Выбрать главу

— Я помню твоего отца, — прохрипел он.

Хотя в школе Фукс проработал столько лет, что считался ее ходячей реликвией, мне никогда не приходило в голову, что он мог застать моего отца. Поэтому его слова вызвали у меня возглас удивления, на что, впрочем, Фукс не обратил ни малейшего внимания. Был он невысок, чуть ниже меня. Лицо худое, щеки впалые.

— Я слышал, что у тебя стряслось. Сочувствую, — заметил он с совершенно равнодушным видом.

— Спасибо, Фукс.

— Несколько наших выпускников погибли на фронте. Но одно дело на войне…

— Да.

— Ужасная история.

— Да.

Это был наш первый, но отнюдь не последний разговор. В дальнейшем Фукс не раз вспоминал, как мой отец был старостой, в основном ведь они встречались в столовой, где каждый выполнял свои обязанности. Беседовали мы с дворецким в буфетной, где Фукс, сидя в продавленном кресле, у радиатора, что-то мастерил, а я присаживался на край туалетного столика мореного дерева с мраморной крышкой, который, как и кресло, в свое время был забракован очередным директором.

— Ну а ты? — как-то спросил он. — Пойдешь по стопам отца?

Мне сразу вспомнилось, как мистер Сперм, спутав меня с Данревеном, интересовался моим призванием. Из Фукса получился бы гораздо лучший директор. С большинством учеников он не поддерживал никаких отношений и в то же время отлично знал все, что делается в школе. Он сам признавался, что, прислуживая за обедом в учительской либо у директора дома, он не пропускал ни единого слова, а пока шла служба в часовне, успевал прочесть все письма и бумаги, лежавшие на директорском столе. Памятью он обладал феноменальной: учеников, давно закончивших школу, он помнил так же отчетливо, как и тех мальчиков, на которых он каждодневно взирал, стоя в столовой за преподавательским столом. Школу Фукс любил как никто, никогда не покидал ее и ужасно гордился, как своим положением, так и преданностью делу.

— Да, — ответил я. — Этим я и собираюсь заняться.

По вечерам ты будешь ждать меня на мельнице, а потом, в любую погоду, мы будем вместе возвращаться пешком домой — сначала в гору березняком, а потом вниз, через луг. Фукс стирал пыль с лампы и так увлекся, что мне не пришлось даже прятать глаза.

— Я влюбился в свою английскую кузину, — выпалил я.

Фукс едва заметно кивнул своей остроконечной головой с короткими седыми волосиками и продолжал протирать лампу.

— Не знаю, как мне быть.

Фукс улыбнулся, и выражение молчаливой скорби на его лице как рукой сняло. Он назвал мне других учеников, которые, как и я, приходили к нему со своими горестями, и посоветовал не отчаиваться.

— Напиши ей письмо, — предложил он. — Узнай, как у нее дела.

— Вы находите?

— А почему бы и нет? Что ж тут дурного?

Дурного действительно ничего нет, раздумывал я ночью, вспоминая твое синее платье и соломенную шляпу с розой. «Дорогая Марианна, — сочинял я в уме, — надеюсь, вы доехали благополучно. У нас все по-старому. У Ринга появилась деловая сметка, и он повсюду расхваливает лимонад отца». Может, написать про публичную порку Увальня Маккарти или про кражу причастного вина? «Агнес Бронтенби такая же зануда?» — собирался спросить ее я, но наутро писать письмо раздумал.
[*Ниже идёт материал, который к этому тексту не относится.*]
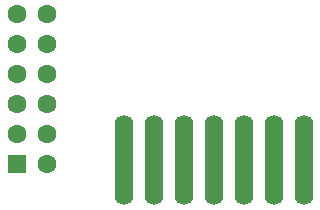
<source format=gbs>
G04 #@! TF.FileFunction,Soldermask,Bot*
%FSLAX46Y46*%
G04 Gerber Fmt 4.6, Leading zero omitted, Abs format (unit mm)*
G04 Created by KiCad (PCBNEW 4.0.1-stable) date 15/01/2016 09:54:40*
%MOMM*%
G01*
G04 APERTURE LIST*
%ADD10C,0.100000*%
%ADD11O,1.600000X7.600000*%
%ADD12R,1.600000X1.500000*%
%ADD13C,1.600000*%
G04 APERTURE END LIST*
D10*
D11*
X10617500Y-13737000D03*
X13157500Y-13737000D03*
X15697500Y-13737000D03*
X18237500Y-13737000D03*
X20777500Y-13737000D03*
X23317500Y-13737000D03*
X25857500Y-13737000D03*
D12*
X1600000Y-14100000D03*
D13*
X4140000Y-14100000D03*
X1600000Y-11560000D03*
X4140000Y-11560000D03*
X1600000Y-9020000D03*
X4140000Y-9020000D03*
X1600000Y-6480000D03*
X4140000Y-6480000D03*
X1600000Y-3940000D03*
X4140000Y-3940000D03*
X1600000Y-1400000D03*
X4140000Y-1400000D03*
M02*

</source>
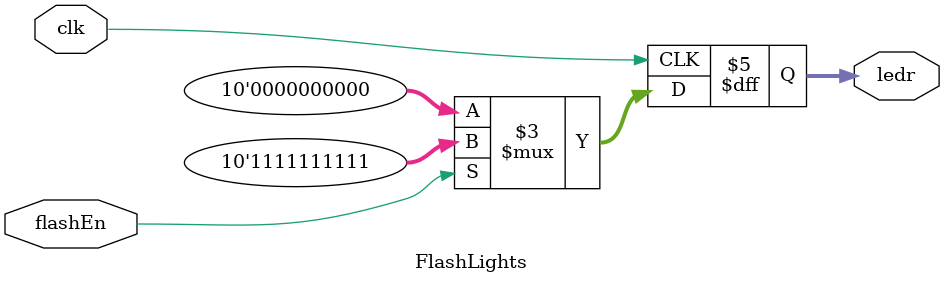
<source format=v>
module FlashLights(clk, flashEn, ledr);

	input clk, flashEn;
	output[9:0] ledr;
	
	reg[9:0] ledr;
	
	always @(posedge clk) begin
		if(flashEn)
			ledr[9:0] = 10'b1111111111;
		else
			ledr[9:0] = 10'b0000000000;
	end

endmodule
</source>
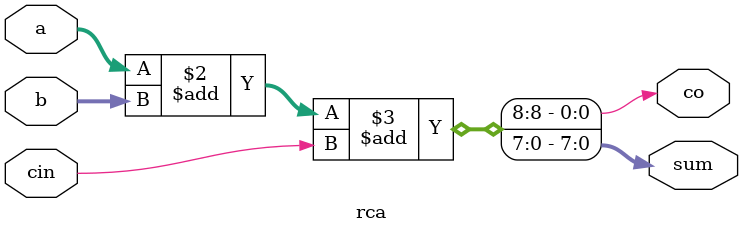
<source format=v>
`timescale 1ns / 1ps
`default_nettype none



module rca  #(parameter n=8) (
    input wire [n-1:0] a,
    input wire [n-1:0] b,
    input wire cin,
    output reg [n-1:0] sum,
    output reg co
    );
	

    always @ (*)
    begin
       {co,sum} = a + b + cin;    
    end
    
endmodule

`default_nettype wire


</source>
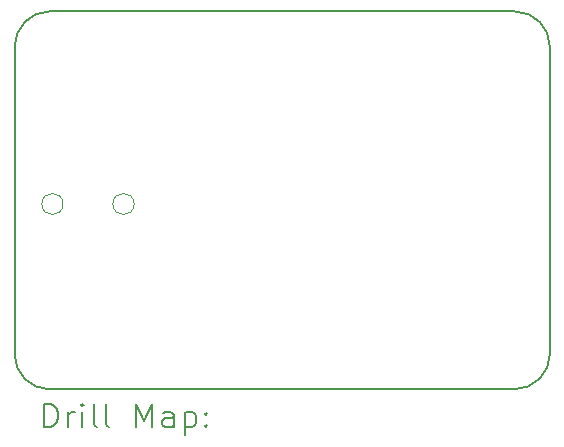
<source format=gbr>
%TF.GenerationSoftware,KiCad,Pcbnew,8.0.4*%
%TF.CreationDate,2024-08-01T22:41:18+02:00*%
%TF.ProjectId,Headless TEF Audio board,48656164-6c65-4737-9320-544546204175,1*%
%TF.SameCoordinates,Original*%
%TF.FileFunction,Drillmap*%
%TF.FilePolarity,Positive*%
%FSLAX45Y45*%
G04 Gerber Fmt 4.5, Leading zero omitted, Abs format (unit mm)*
G04 Created by KiCad (PCBNEW 8.0.4) date 2024-08-01 22:41:18*
%MOMM*%
%LPD*%
G01*
G04 APERTURE LIST*
%ADD10C,0.200000*%
%ADD11C,0.100000*%
G04 APERTURE END LIST*
D10*
X18121200Y-10977800D02*
X18121200Y-8377400D01*
X13883200Y-11277800D02*
X17820200Y-11277800D01*
X13589200Y-10977800D02*
X13589200Y-8377400D01*
X13589200Y-8377400D02*
G75*
G02*
X13889200Y-8077400I300000J0D01*
G01*
X18121200Y-10977800D02*
G75*
G02*
X17820200Y-11277800I-300500J500D01*
G01*
X13883200Y-11277800D02*
G75*
G02*
X13589201Y-10977800I1940J295960D01*
G01*
X17820200Y-8077400D02*
X13889200Y-8077400D01*
X17820200Y-8077400D02*
G75*
G02*
X18121200Y-8377400I500J-300500D01*
G01*
D11*
X13999200Y-9708500D02*
G75*
G02*
X13819200Y-9708500I-90000J0D01*
G01*
X13819200Y-9708500D02*
G75*
G02*
X13999200Y-9708500I90000J0D01*
G01*
X14600900Y-9708500D02*
G75*
G02*
X14420900Y-9708500I-90000J0D01*
G01*
X14420900Y-9708500D02*
G75*
G02*
X14600900Y-9708500I90000J0D01*
G01*
D10*
X13839950Y-11599284D02*
X13839950Y-11399284D01*
X13839950Y-11399284D02*
X13887569Y-11399284D01*
X13887569Y-11399284D02*
X13916141Y-11408808D01*
X13916141Y-11408808D02*
X13935188Y-11427856D01*
X13935188Y-11427856D02*
X13944712Y-11446903D01*
X13944712Y-11446903D02*
X13954236Y-11484998D01*
X13954236Y-11484998D02*
X13954236Y-11513570D01*
X13954236Y-11513570D02*
X13944712Y-11551665D01*
X13944712Y-11551665D02*
X13935188Y-11570713D01*
X13935188Y-11570713D02*
X13916141Y-11589760D01*
X13916141Y-11589760D02*
X13887569Y-11599284D01*
X13887569Y-11599284D02*
X13839950Y-11599284D01*
X14039950Y-11599284D02*
X14039950Y-11465951D01*
X14039950Y-11504046D02*
X14049474Y-11484998D01*
X14049474Y-11484998D02*
X14058998Y-11475475D01*
X14058998Y-11475475D02*
X14078046Y-11465951D01*
X14078046Y-11465951D02*
X14097093Y-11465951D01*
X14163760Y-11599284D02*
X14163760Y-11465951D01*
X14163760Y-11399284D02*
X14154236Y-11408808D01*
X14154236Y-11408808D02*
X14163760Y-11418332D01*
X14163760Y-11418332D02*
X14173284Y-11408808D01*
X14173284Y-11408808D02*
X14163760Y-11399284D01*
X14163760Y-11399284D02*
X14163760Y-11418332D01*
X14287569Y-11599284D02*
X14268522Y-11589760D01*
X14268522Y-11589760D02*
X14258998Y-11570713D01*
X14258998Y-11570713D02*
X14258998Y-11399284D01*
X14392331Y-11599284D02*
X14373284Y-11589760D01*
X14373284Y-11589760D02*
X14363760Y-11570713D01*
X14363760Y-11570713D02*
X14363760Y-11399284D01*
X14620903Y-11599284D02*
X14620903Y-11399284D01*
X14620903Y-11399284D02*
X14687569Y-11542141D01*
X14687569Y-11542141D02*
X14754236Y-11399284D01*
X14754236Y-11399284D02*
X14754236Y-11599284D01*
X14935188Y-11599284D02*
X14935188Y-11494522D01*
X14935188Y-11494522D02*
X14925665Y-11475475D01*
X14925665Y-11475475D02*
X14906617Y-11465951D01*
X14906617Y-11465951D02*
X14868522Y-11465951D01*
X14868522Y-11465951D02*
X14849474Y-11475475D01*
X14935188Y-11589760D02*
X14916141Y-11599284D01*
X14916141Y-11599284D02*
X14868522Y-11599284D01*
X14868522Y-11599284D02*
X14849474Y-11589760D01*
X14849474Y-11589760D02*
X14839950Y-11570713D01*
X14839950Y-11570713D02*
X14839950Y-11551665D01*
X14839950Y-11551665D02*
X14849474Y-11532617D01*
X14849474Y-11532617D02*
X14868522Y-11523094D01*
X14868522Y-11523094D02*
X14916141Y-11523094D01*
X14916141Y-11523094D02*
X14935188Y-11513570D01*
X15030427Y-11465951D02*
X15030427Y-11665951D01*
X15030427Y-11475475D02*
X15049474Y-11465951D01*
X15049474Y-11465951D02*
X15087569Y-11465951D01*
X15087569Y-11465951D02*
X15106617Y-11475475D01*
X15106617Y-11475475D02*
X15116141Y-11484998D01*
X15116141Y-11484998D02*
X15125665Y-11504046D01*
X15125665Y-11504046D02*
X15125665Y-11561189D01*
X15125665Y-11561189D02*
X15116141Y-11580236D01*
X15116141Y-11580236D02*
X15106617Y-11589760D01*
X15106617Y-11589760D02*
X15087569Y-11599284D01*
X15087569Y-11599284D02*
X15049474Y-11599284D01*
X15049474Y-11599284D02*
X15030427Y-11589760D01*
X15211379Y-11580236D02*
X15220903Y-11589760D01*
X15220903Y-11589760D02*
X15211379Y-11599284D01*
X15211379Y-11599284D02*
X15201855Y-11589760D01*
X15201855Y-11589760D02*
X15211379Y-11580236D01*
X15211379Y-11580236D02*
X15211379Y-11599284D01*
X15211379Y-11475475D02*
X15220903Y-11484998D01*
X15220903Y-11484998D02*
X15211379Y-11494522D01*
X15211379Y-11494522D02*
X15201855Y-11484998D01*
X15201855Y-11484998D02*
X15211379Y-11475475D01*
X15211379Y-11475475D02*
X15211379Y-11494522D01*
M02*

</source>
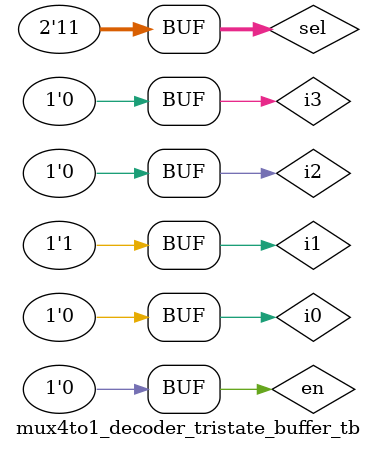
<source format=v>
module mux4to1_decoder_tristate_buffer_tb();

reg [1:0]sel;
reg i0,i1,i2,i3,en;
wire out;

mux4to1_decoder_tristate_buffer DUT(i0,i1,i2,i3, sel, en, out);

initial 
begin
sel=2'b01; i0=1'b0; i1=1'b1; i2=1'b0; i3=1'b1; en =1'b1;

#50 sel=2'b10; i0=1'b1; i1=1'b1; i2=1'b1; i3=1'b1;

#50 sel=2'b00; i0=1'b0; i1=1'b0; i2=1'b0; i3=1'b1;

#50 sel=2'b11; i0=1'b0; i1=1'b1; i2=1'b0; i3=1'b0;

#50 sel=2'b10; i0=1'b1; i1=1'b1; i2=1'b1; i3=1'b1;en =1'b0;

#50 sel=2'b11; i0=1'b0; i1=1'b1; i2=1'b0; i3=1'b0;


end

endmodule

</source>
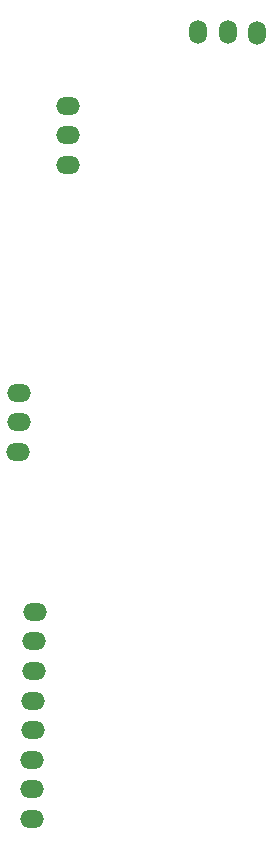
<source format=gbp>
G04*
G04 #@! TF.GenerationSoftware,Altium Limited,Altium Designer,23.5.1 (21)*
G04*
G04 Layer_Color=128*
%FSLAX44Y44*%
%MOMM*%
G71*
G04*
G04 #@! TF.SameCoordinates,5C111197-4597-48D1-979B-7C2AAD06A796*
G04*
G04*
G04 #@! TF.FilePolarity,Positive*
G04*
G01*
G75*
%ADD99O,2.0000X1.5000*%
%ADD100O,1.5000X2.0000*%
D99*
X963752Y1000312D02*
D03*
X963467Y975338D02*
D03*
X963005Y950159D02*
D03*
X962643Y925082D02*
D03*
X962233Y900006D02*
D03*
X961820Y874907D02*
D03*
X961191Y825000D02*
D03*
X961500Y850000D02*
D03*
X950000Y1136000D02*
D03*
X950629Y1185907D02*
D03*
X950320Y1160907D02*
D03*
X992000Y1404000D02*
D03*
X991690Y1379000D02*
D03*
X992319Y1428907D02*
D03*
D100*
X1127448Y1490965D02*
D03*
X1152448Y1490655D02*
D03*
X1102541Y1491284D02*
D03*
M02*

</source>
— Очень глупо с твоей стороны, — разочарованно покачал остроконечной головой Фукс. — Письма еще никогда не приносили девушкам вреда.

— Да, я знаю.

Он терпеливо слушал, как мы гуляли по Корку и ездили в Килни. Ему я сообщил о тебе гораздо больше, чем Рингу и Декурси, объяснил, что живешь ты недалеко от того дома, откуда родом моя прабабка. Рассказал и о розе, и о соломенной шляпе. Назвал твое имя.

Кивок остроконечной головы означал, что моя информация принята к сведению. Иногда казалось, что он только и живет тем, что выслушивает признания и подслушивает чужие разговоры. В буфетной стоял тяжелый запах сплетни.

— Твой отец был бы счастлив, — сказал Фукс, когда я замолчал, и я подумал, что, возможно, он прав.

От твоей матери пришла рождественская открытка, на которой в обрамлении ветвей остролиста была изображена засыпанная снегом почтовая карета. Когда она писала эту открытку, ты, наверно, сидела с ней рядом. Интересно, вспоминаешь ли ты обо мне? Я лежал на твоей постели, уткнув голову в твою подушку, хотя наволочку, на которой спала ты, давным-давно выстирали и погладили.